• [Instructions for the task]: Look through the entries below and extract exactly the lines from the one containing "nose: (810, 414)" through the one containing "left shoulder: (887, 460)", ends included.

• [Source material]:
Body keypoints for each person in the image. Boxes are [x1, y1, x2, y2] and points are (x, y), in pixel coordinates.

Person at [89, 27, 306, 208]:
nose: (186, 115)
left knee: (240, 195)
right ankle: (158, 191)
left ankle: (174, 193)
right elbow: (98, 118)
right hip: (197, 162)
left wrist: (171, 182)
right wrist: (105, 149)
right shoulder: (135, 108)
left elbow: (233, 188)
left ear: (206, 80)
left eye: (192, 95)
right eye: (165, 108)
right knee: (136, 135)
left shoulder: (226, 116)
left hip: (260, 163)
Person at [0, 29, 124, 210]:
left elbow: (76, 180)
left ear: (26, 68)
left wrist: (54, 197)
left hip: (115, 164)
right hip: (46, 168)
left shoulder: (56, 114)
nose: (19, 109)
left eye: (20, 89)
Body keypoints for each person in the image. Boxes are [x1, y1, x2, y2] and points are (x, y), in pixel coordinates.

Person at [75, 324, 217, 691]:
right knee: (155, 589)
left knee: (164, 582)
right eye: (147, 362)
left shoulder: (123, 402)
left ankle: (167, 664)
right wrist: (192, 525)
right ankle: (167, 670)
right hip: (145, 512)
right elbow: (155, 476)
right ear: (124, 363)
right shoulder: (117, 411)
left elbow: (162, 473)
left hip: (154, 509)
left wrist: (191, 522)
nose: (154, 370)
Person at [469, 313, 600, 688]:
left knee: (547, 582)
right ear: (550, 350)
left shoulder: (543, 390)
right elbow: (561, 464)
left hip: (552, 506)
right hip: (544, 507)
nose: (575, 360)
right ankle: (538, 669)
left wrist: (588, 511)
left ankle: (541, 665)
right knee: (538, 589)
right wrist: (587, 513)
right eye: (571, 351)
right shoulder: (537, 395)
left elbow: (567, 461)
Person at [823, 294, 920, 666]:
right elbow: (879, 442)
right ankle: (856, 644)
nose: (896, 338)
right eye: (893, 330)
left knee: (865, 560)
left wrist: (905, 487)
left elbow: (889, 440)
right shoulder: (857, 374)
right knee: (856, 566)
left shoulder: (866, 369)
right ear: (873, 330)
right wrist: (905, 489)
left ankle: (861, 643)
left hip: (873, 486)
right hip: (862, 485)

==

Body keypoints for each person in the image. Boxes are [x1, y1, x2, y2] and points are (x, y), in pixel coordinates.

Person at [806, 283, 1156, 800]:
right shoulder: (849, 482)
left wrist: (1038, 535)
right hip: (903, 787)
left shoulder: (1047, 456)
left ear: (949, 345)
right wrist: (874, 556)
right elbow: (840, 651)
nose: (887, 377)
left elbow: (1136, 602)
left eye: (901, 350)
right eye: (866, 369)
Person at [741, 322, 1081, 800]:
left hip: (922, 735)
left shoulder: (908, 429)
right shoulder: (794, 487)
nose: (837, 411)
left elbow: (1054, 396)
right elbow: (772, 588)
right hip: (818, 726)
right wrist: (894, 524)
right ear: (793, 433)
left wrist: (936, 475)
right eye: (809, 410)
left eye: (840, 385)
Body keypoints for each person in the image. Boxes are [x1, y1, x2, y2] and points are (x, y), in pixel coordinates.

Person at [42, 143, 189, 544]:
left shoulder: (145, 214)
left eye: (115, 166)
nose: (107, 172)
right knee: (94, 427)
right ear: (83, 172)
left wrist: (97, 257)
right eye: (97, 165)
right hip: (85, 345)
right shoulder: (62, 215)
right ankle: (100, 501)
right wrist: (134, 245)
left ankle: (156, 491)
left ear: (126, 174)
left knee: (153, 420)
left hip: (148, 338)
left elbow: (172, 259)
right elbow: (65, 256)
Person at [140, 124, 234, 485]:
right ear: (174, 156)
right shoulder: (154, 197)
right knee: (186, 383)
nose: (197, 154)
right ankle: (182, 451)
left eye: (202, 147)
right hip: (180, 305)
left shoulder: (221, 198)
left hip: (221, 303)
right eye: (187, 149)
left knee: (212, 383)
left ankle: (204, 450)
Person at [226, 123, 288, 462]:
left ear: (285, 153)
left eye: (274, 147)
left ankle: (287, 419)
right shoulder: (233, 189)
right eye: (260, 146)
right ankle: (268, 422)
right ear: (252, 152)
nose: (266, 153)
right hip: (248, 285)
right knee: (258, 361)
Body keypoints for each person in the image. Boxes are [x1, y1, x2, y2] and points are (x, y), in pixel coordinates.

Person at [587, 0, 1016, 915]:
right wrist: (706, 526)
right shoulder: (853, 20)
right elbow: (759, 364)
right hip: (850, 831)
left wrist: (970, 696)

==

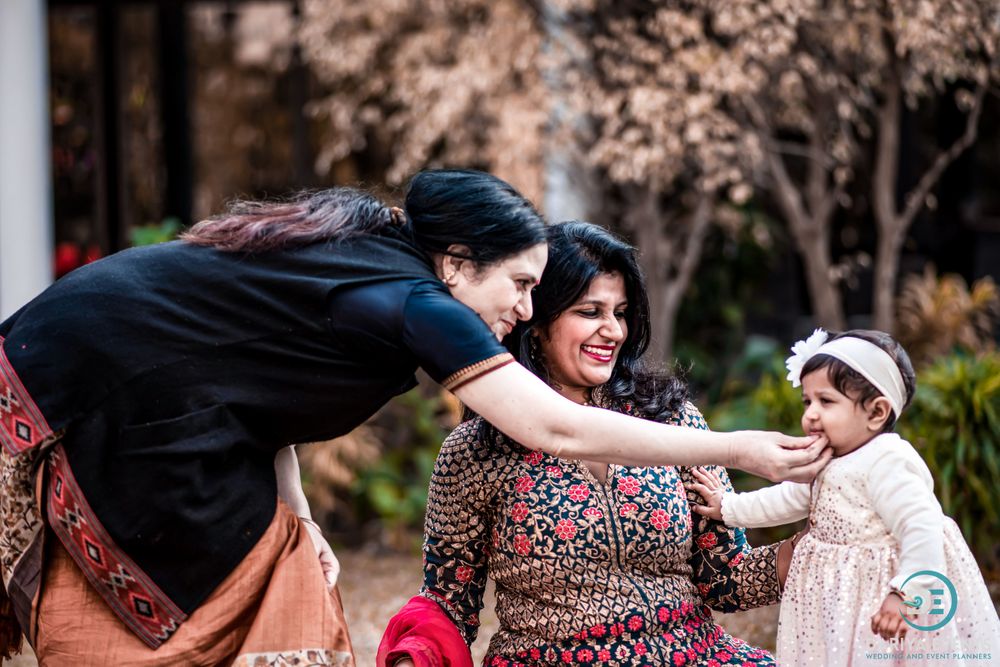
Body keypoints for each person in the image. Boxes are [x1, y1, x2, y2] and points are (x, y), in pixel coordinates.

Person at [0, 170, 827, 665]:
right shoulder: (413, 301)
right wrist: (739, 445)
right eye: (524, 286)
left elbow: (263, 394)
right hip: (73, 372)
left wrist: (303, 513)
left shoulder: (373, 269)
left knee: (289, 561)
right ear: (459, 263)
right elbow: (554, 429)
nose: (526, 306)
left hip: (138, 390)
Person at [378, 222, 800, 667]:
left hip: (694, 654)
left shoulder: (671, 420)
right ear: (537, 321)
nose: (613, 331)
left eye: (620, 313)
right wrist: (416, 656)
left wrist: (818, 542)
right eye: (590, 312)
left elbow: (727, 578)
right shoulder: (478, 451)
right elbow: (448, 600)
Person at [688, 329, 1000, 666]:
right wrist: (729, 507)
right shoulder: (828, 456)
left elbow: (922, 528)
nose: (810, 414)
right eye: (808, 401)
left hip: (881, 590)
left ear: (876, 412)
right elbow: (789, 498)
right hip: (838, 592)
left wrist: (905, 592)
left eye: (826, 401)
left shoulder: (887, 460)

• [Answer for the task]:
nose: (810, 414)
right eye: (808, 401)
left hip: (881, 590)
left ear: (876, 412)
right elbow: (789, 498)
right hip: (838, 592)
left wrist: (905, 592)
left eye: (826, 401)
left shoulder: (887, 460)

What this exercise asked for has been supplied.